EXERCISE: Collect each line of the listing below that contains the string "Centro" and copy those lines in full.
*** Opening of MATERIALS PROVIDED ***
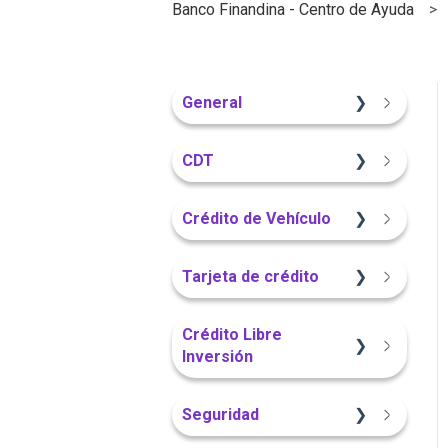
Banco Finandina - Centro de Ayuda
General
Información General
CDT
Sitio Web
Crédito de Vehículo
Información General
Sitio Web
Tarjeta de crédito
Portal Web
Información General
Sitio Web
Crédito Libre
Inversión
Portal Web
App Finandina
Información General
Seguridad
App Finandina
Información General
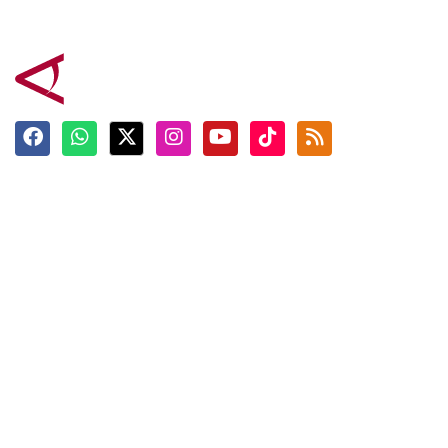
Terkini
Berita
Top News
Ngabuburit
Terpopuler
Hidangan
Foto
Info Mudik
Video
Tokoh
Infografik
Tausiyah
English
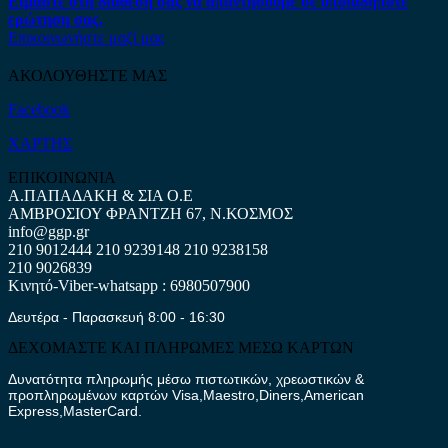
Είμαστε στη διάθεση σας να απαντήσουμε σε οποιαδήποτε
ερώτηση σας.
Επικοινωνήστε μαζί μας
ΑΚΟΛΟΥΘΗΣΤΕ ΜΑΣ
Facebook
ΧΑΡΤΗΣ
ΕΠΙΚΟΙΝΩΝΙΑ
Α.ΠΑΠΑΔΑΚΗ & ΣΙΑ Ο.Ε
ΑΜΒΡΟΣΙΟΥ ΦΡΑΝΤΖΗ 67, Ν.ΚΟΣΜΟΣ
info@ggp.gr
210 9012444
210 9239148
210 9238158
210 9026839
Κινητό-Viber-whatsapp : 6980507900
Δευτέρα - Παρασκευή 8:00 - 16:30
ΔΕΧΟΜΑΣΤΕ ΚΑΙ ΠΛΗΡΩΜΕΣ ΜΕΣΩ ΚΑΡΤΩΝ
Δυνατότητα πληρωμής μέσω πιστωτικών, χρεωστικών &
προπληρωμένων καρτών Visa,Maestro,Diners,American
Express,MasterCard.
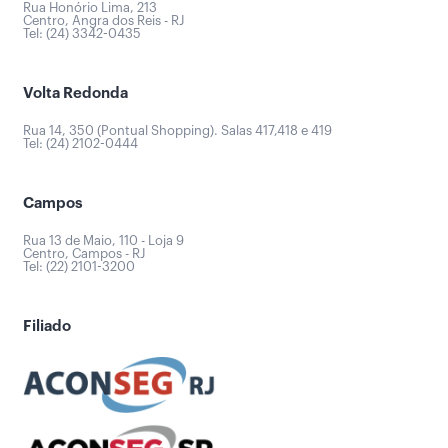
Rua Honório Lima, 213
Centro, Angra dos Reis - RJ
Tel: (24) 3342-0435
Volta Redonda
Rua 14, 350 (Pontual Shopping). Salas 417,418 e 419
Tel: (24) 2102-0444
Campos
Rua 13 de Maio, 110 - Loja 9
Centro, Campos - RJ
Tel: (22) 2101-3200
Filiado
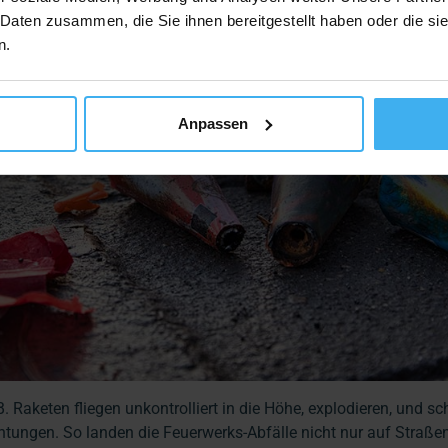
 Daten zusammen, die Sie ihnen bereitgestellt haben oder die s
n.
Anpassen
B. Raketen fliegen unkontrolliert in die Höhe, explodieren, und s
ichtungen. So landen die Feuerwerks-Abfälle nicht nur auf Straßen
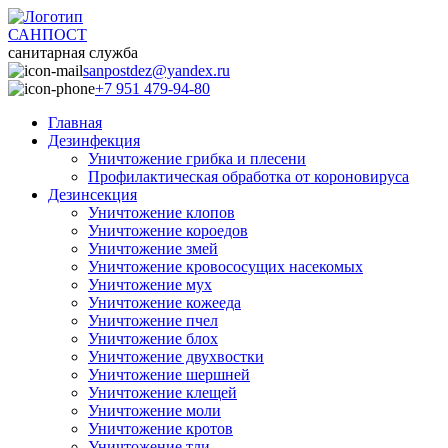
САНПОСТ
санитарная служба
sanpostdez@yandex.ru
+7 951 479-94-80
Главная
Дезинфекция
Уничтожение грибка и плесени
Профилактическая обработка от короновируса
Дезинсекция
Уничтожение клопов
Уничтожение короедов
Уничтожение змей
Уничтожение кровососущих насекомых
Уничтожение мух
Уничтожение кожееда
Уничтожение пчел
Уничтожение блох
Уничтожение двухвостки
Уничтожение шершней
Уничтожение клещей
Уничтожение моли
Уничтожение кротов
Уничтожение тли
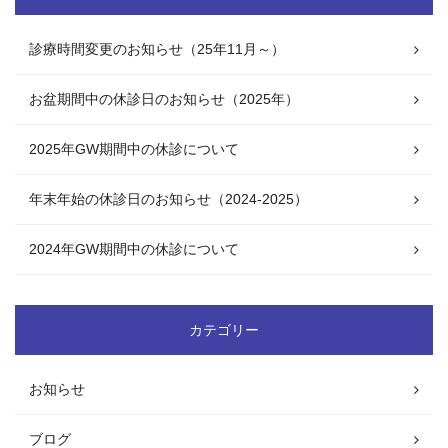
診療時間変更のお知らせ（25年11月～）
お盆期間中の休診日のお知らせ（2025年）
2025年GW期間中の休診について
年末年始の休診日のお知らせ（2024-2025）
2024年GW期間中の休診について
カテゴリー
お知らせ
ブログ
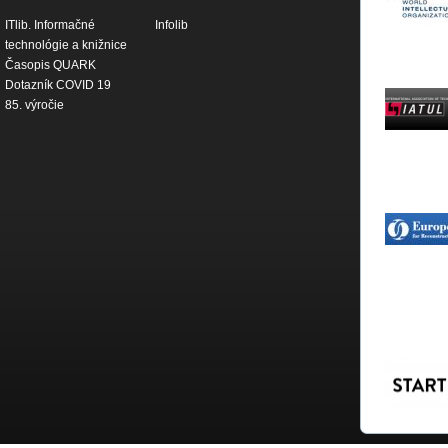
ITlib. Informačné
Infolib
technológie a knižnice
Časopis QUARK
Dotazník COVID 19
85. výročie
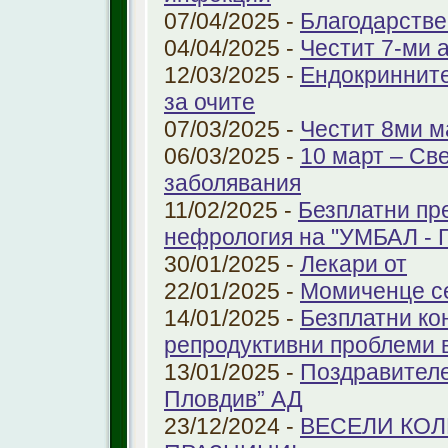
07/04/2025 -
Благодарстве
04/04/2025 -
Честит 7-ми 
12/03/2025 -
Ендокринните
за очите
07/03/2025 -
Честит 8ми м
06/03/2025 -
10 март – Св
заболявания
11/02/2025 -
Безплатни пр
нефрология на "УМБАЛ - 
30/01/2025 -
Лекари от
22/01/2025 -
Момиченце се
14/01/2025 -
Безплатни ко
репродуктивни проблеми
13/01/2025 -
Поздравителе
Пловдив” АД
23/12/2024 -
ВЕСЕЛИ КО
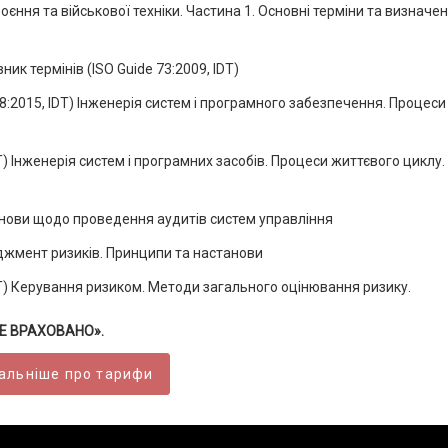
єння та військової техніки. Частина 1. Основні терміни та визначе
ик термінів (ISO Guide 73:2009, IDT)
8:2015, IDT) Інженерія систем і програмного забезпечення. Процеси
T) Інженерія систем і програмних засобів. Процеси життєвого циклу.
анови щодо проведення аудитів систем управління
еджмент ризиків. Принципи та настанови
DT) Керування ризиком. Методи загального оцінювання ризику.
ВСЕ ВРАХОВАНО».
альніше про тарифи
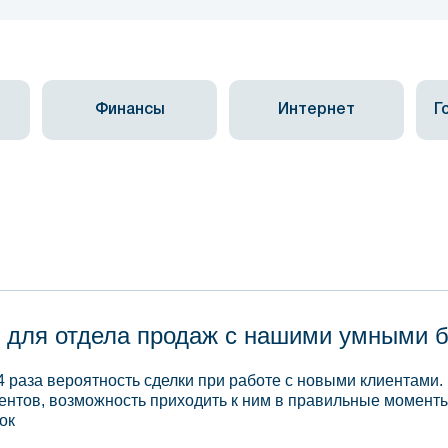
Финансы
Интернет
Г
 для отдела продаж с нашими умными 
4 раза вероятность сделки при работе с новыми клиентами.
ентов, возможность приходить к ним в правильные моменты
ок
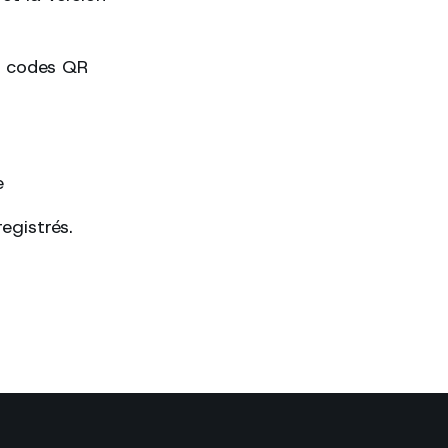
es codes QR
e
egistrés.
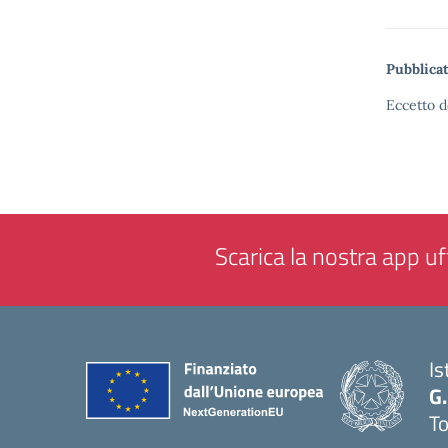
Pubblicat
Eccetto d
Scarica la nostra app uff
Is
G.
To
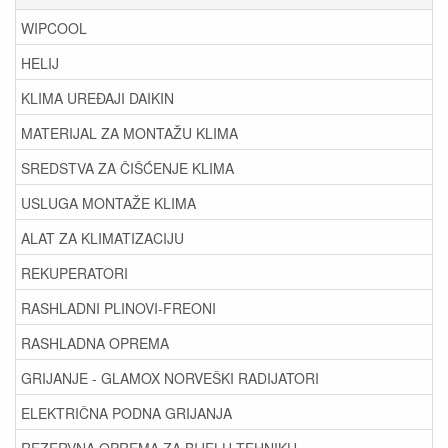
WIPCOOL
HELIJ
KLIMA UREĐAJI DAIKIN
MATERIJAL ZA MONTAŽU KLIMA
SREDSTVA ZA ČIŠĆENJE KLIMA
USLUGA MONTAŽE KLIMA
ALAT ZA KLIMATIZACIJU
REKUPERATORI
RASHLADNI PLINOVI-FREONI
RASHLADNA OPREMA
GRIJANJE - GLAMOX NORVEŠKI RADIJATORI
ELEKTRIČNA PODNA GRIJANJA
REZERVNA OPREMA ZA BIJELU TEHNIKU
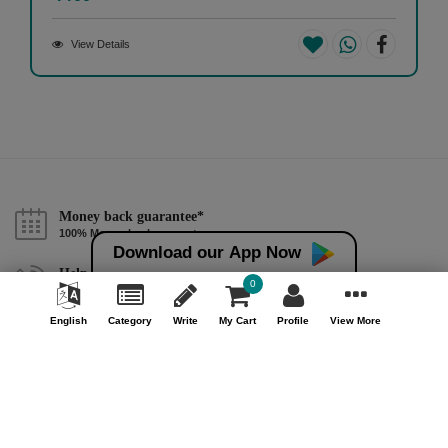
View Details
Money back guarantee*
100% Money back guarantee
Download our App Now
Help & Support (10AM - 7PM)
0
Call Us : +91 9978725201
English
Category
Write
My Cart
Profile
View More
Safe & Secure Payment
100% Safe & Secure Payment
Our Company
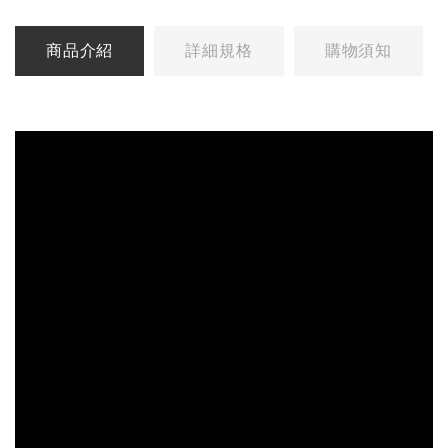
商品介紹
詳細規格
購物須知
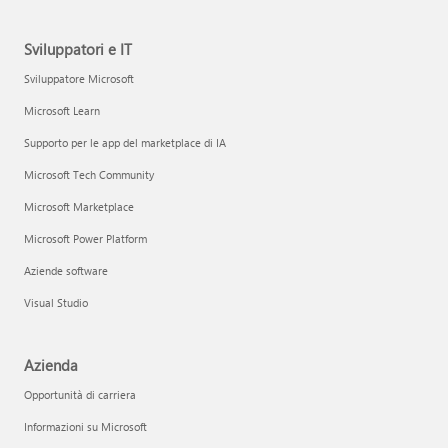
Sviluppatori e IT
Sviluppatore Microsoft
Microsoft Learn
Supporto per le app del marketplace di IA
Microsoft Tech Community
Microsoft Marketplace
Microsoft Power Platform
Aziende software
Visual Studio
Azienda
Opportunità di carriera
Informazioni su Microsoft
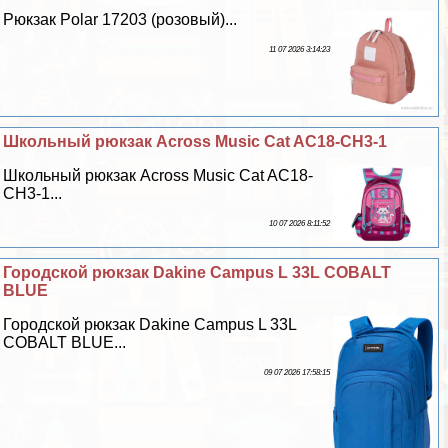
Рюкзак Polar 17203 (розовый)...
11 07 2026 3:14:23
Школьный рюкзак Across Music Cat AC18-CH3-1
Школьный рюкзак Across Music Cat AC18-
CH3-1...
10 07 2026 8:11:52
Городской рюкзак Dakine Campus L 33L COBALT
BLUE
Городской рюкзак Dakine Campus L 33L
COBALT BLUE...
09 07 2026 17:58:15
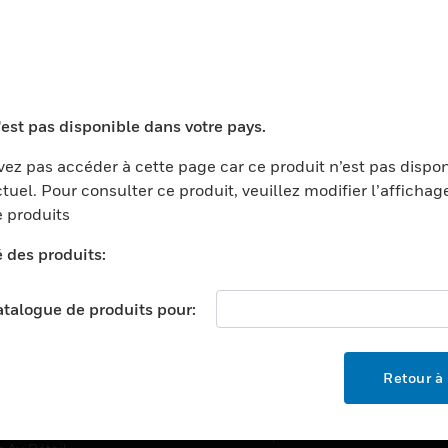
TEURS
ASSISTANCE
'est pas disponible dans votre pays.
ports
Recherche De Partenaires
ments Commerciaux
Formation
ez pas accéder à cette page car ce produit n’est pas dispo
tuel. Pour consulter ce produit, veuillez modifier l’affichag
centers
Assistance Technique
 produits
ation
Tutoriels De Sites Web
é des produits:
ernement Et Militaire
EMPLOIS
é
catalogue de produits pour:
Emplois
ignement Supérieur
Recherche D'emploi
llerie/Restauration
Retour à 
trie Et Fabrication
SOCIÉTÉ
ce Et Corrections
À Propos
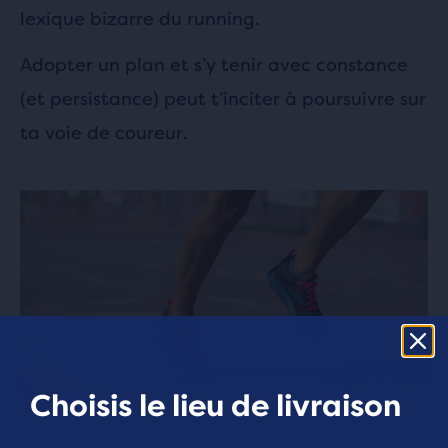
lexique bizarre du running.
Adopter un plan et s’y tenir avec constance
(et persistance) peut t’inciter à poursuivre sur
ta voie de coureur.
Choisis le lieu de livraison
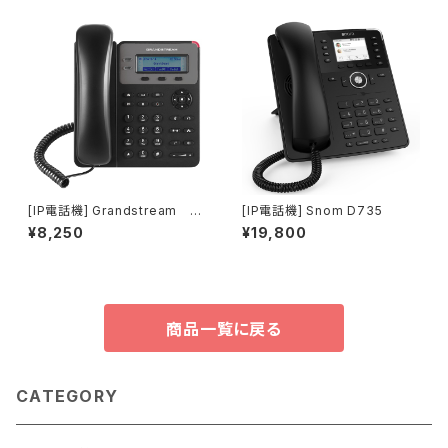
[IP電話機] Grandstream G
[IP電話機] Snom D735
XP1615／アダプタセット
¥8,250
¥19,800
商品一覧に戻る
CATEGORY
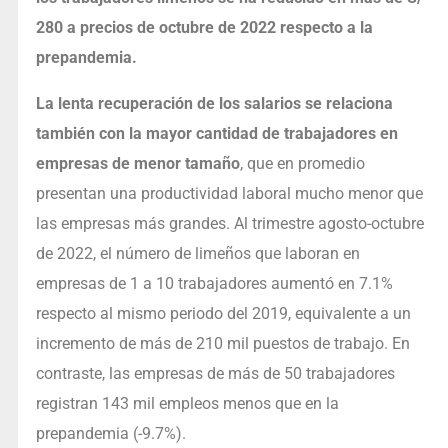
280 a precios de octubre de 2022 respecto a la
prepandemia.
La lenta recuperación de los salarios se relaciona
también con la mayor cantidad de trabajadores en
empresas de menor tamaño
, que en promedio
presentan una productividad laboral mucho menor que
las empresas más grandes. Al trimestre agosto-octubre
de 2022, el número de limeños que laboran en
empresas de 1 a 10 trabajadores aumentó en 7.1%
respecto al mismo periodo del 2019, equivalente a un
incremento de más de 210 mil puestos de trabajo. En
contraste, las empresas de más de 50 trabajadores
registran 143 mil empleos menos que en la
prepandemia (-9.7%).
*** Close of MATERIALS PROVIDED ***
YOUR RESPONSE:
Banco Finandina - Centro de Ayuda
Centro, Angra dos Reis - RJ
Centro, Campos - RJ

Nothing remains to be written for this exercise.